The May 2012 Great GoogaMooga festival rocks Prospect Park
Published: Monday, June 18, 2012
Updated: Tuesday, June 19, 2012 13:06
Brooklyn’s Prospect Park found itself rumbling under the feet of thousands of excited patrons last month, as food and music lovers alike gathered in anticipation of The Great GoogaMooga Festival.
Scheduled for May 19 and 20, the celebration brought over a hundred food and drink aficionados together, touting their most cherished recipes and brews for attendees.
The festival offered free entry, but did not guarantee admission to all; in order to be allowed into the closed-off area of Prospect Park where the event was being hosted, patrons must have been in the possession of tickets. These were acquired through registration on the GoogaMooga official website, by submitting certain codes on the site as early as March 15, more than two months before the event.
Dozens of Orbit “ambassadors” walked throughout the fields leading up to the various stages, handing out free packs of gum. Orbit is one of the nearly 30 partners of the 2012 Great GoogaMooga Festival.
Although it took some maneuvering to avoid the thousands of GoogaMooga wine and beer plastic “glasses” discarded throughout the park, the highly-coordinated performance spaces were easy to navigate.
Despite being primarily known as a food festival, the 2012 Great GoogaMooga featured 20 scheduled musical performances over the course of the weekend. Saturday’s headliner The Roots drew an audience of all ages to the main stage.
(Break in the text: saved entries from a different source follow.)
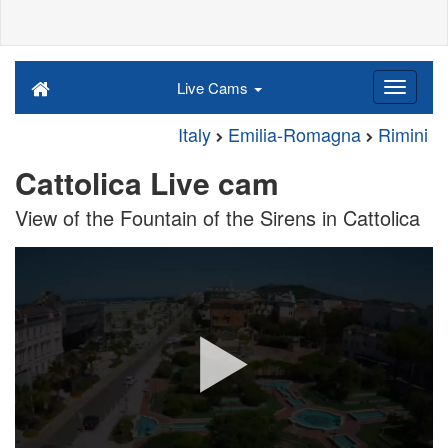
Live Cams
Italy
Emilia-Romagna
Rimini
Cattolica Live cam
View of the Fountain of the Sirens in Cattolica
“How are we doin’, Brooklyn?” shouted lead vocalist Tariq Trotter, better known as Black Thought, to the thousands of fans crowded in the huge field before the stage that evening.
Their set included the high-energy, live-instrumental style that has long been their trademark, and was the last event of the evening.
Other musical performances included Fort Lean and Bear Hands earlier in the day, and the Sunday lineup featured acts like Fitz and the Tantrums, with Daryl Hall and John Oates as the headliner.
The event, however, was not entirely successful. For a festival that is centered largely on food, there was not much of it to go around on May 19, the Saturday and first day of the event.
The patrons that spent $250 to receive Extra Mooga tickets, an experience that was marketed to consist of “all-inclusive food, from tastes to heaping plates of [their] favorites” as well as unlimited wine, beer and “exclusive cocktail offerings” were not able to sample a large range of the dishes initially offered, as supplies dwindled by early afternoon.
“We’re like a family-type business, and we care about everything we do,” said Rick Farman, co-founder of Superfly Presents. “That being said, we learned a lot this weekend in terms of how to do something like this.”
In response to the large influx of complaints, festival coordinators offered full refunds to Extra Mooga patrons (provided the festival is contacted within 30 days) in a letter sent to every ticket-holder.
Superfly Presents and GoogaMooga co-founders offered their apologies and entreated patrons to return next year.
“We promised you a terrific Extra Mooga experience this past weekend and we didn’t deliver, particularly in providing an adequate amount of food and beverage on Saturday,” stated the letter to Extra Mooga patrons, made available on their website. “We’re very sorry if we disappointed you.”
The coordination of entrance into the festival also seemed clumsy, as even the end of the day found hundreds of patrons fighting for entrance through very limited entry-ways.
Despite a few hiccups, however, the 2012 Great GoogaMooga Festival offered patrons a wide array of food, drink and entertainment – and a lot of it for free.